Il n’est justifié ni même allégué d’aucune mesure vexatoire prise à l’encontre de M. E X.
Il n’est pas plus établi l’existence d’un préjudice ayant pu résulter du caractère prétendument vexatoire de la procédure de licenciement.
D’autre part, l’absence de caractère contradictoire n’est pas démontrée puisque l’intéressé a pu faire valoir ses explications et justifications durant l’entretien préalable.
À cet égard, il est contradictoire d’invoquer l’absence de contradictoire alors que M. E X n’a pas souhaité saisir la Commission Paritaire de Recours Interne ou la Commission Paritaire de la Banque.
En effet, M. E X disposait de ce recours mais a simplement précisé, dans sa lettre de contestation de licenciement, qu’il ne saisissait pas cette instance « faute de confiance dans le caractère impartial de la commission de recours interne ».
De fait, compte tenu du déroulement de la procédure de licenciement et du recours devant une commission paritaire, nécessairement impartiale au regard de sa composition, M. E X ne peut valablement invoquer l’absence de contradictoire.
Sa demande en paiement de dommages-intérêts pour licenciement vexatoire sera donc également rejetée.

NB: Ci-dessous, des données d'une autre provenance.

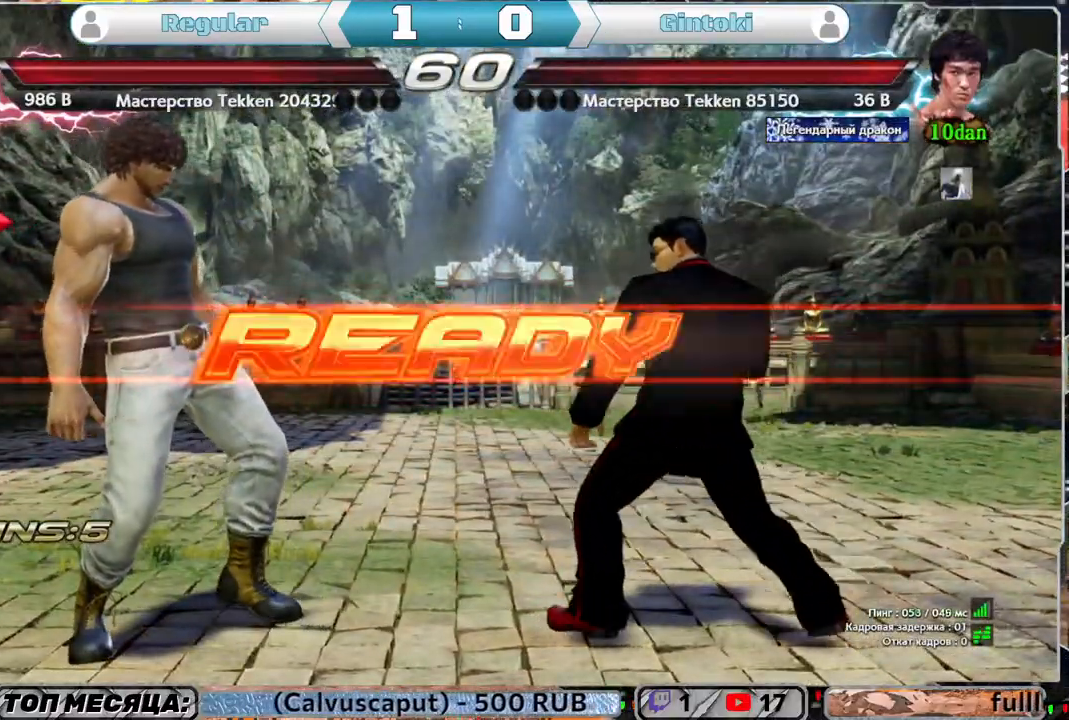
{"buttons": [], "left_stick": "center", "right_stick": "center", "events": []}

Le jugement est également confirmé en ce qu’il a débouté M. E X de ses demandes aux fins d’affichage du jugement et de remise de l’attestation pôle emploi et du certificat de travail rectifiés.

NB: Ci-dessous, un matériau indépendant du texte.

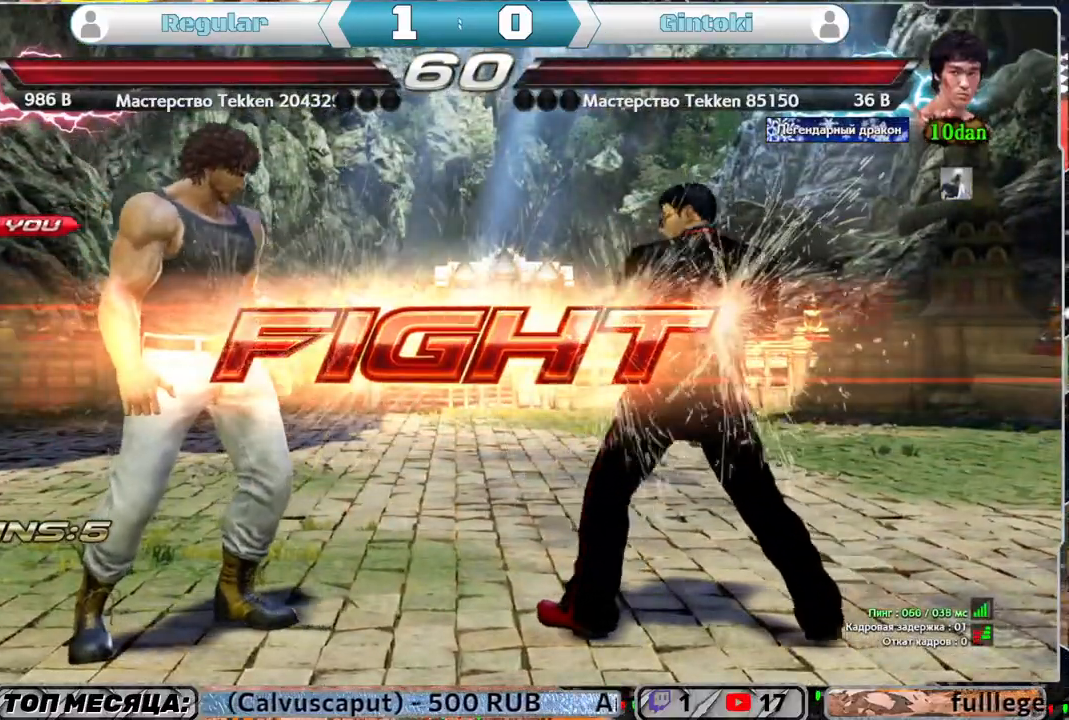
{"buttons": ["CIRCLE", "DPAD_UP", "DPAD_RIGHT"], "left_stick": "center", "right_stick": "center", "events": [[133, "DPAD_DOWN", "down"], [200, "DPAD_DOWN", "up"], [250, "DPAD_DOWN", "down"], [317, "DPAD_DOWN", "up"], [433, "DPAD_RIGHT", "down"], [433, "DPAD_UP", "down"], [467, "CIRCLE", "down"]]}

M. E X, qui succombe sur les mérites de son appel, sera condamné aux dépens et débouté en sa demande fondée sur l’article 700 du code de procédure civile.
En revanche, aucune raison d’équité ne commande l’application de cet article au profit de la SA SOCIETE GENERALE.
PCM,
Contradictoire, dernier ressort
CONFIRME le jugement déféré en toutes ses dispositions,
Y ajoutant,
CONDAMNE M. E X aux dépens d’appel et le déboute en sa demande fondée sur l’article 700 du code de procédure civile,
DIT n’y avoir lieu à application de l’article 700 du code de procédure civile au profit de la SA SOCIETE GENERALE.